- BRIEF -
Recast the text read from all the rows as a Markdown table with the columns No. and Line, numbering each line in order and skipping blank lines. Leave the pictures out of the answer.

Page-level text extractions
* * * *

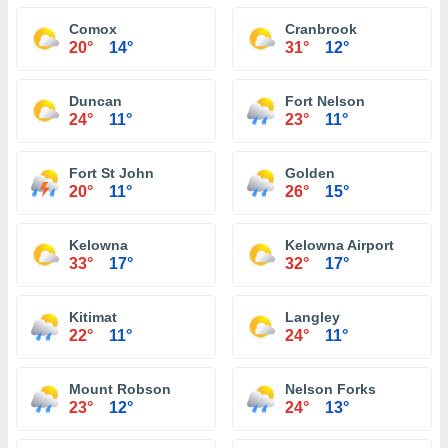
Comox
Cranbrook
20°
14°
31°
12°
Duncan
Fort Nelson
24°
11°
23°
11°
Fort St John
Golden
20°
11°
26°
15°
Kelowna
Kelowna Airport
33°
17°
32°
17°
Kitimat
Langley
22°
11°
24°
11°
Mount Robson
Nelson Forks
23°
12°
24°
13°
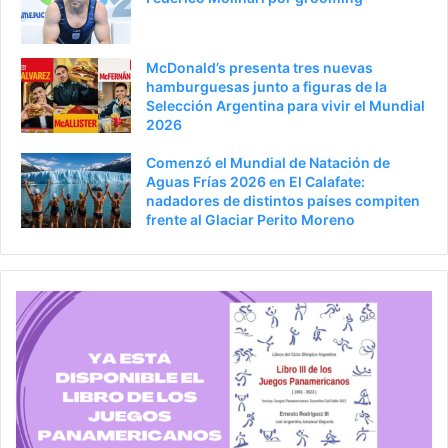
McDonald’s presenta tres nuevas
hamburguesas junto a figuras de la
Selección Argentina para vivir el Mundial
2026
Comenzó el Mundial de Natación de
Aguas Frías 2026 en El Calafate:
nadadores de distintos países compiten
frente al Glaciar Perito Moreno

* * * *

- OUTPUT FOR THIS TASK -
| No. | Line |
|---|---|
| 1 | Comox |
| 2 | Cranbrook |
| 3 | 20° |
| 4 | 14° |
| 5 | 31° |
| 6 | 12° |
| 7 | Duncan |
| 8 | Fort Nelson |
| 9 | 24° |
| 10 | 11° |
| 11 | 23° |
| 12 | 11° |
| 13 | Fort St John |
| 14 | Golden |
| 15 | 20° |
| 16 | 11° |
| 17 | 26° |
| 18 | 15° |
| 19 | Kelowna |
| 20 | Kelowna Airport |
| 21 | 33° |
| 22 | 17° |
| 23 | 32° |
| 24 | 17° |
| 25 | Kitimat |
| 26 | Langley |
| 27 | 22° |
| 28 | 11° |
| 29 | 24° |
| 30 | 11° |
| 31 | Mount Robson |
| 32 | Nelson Forks |
| 33 | 23° |
| 34 | 12° |
| 35 | 24° |
| 36 | 13° |
| 37 | McDonald’s presenta tres nuevas |
| 38 | hamburguesas junto a figuras de la |
| 39 | Selección Argentina para vivir el Mundial |
| 40 | 2026 |
| 41 | Comenzó el Mundial de Natación de |
| 42 | Aguas Frías 2026 en El Calafate: |
| 43 | nadadores de distintos países compiten |
| 44 | frente al Glaciar Perito Moreno |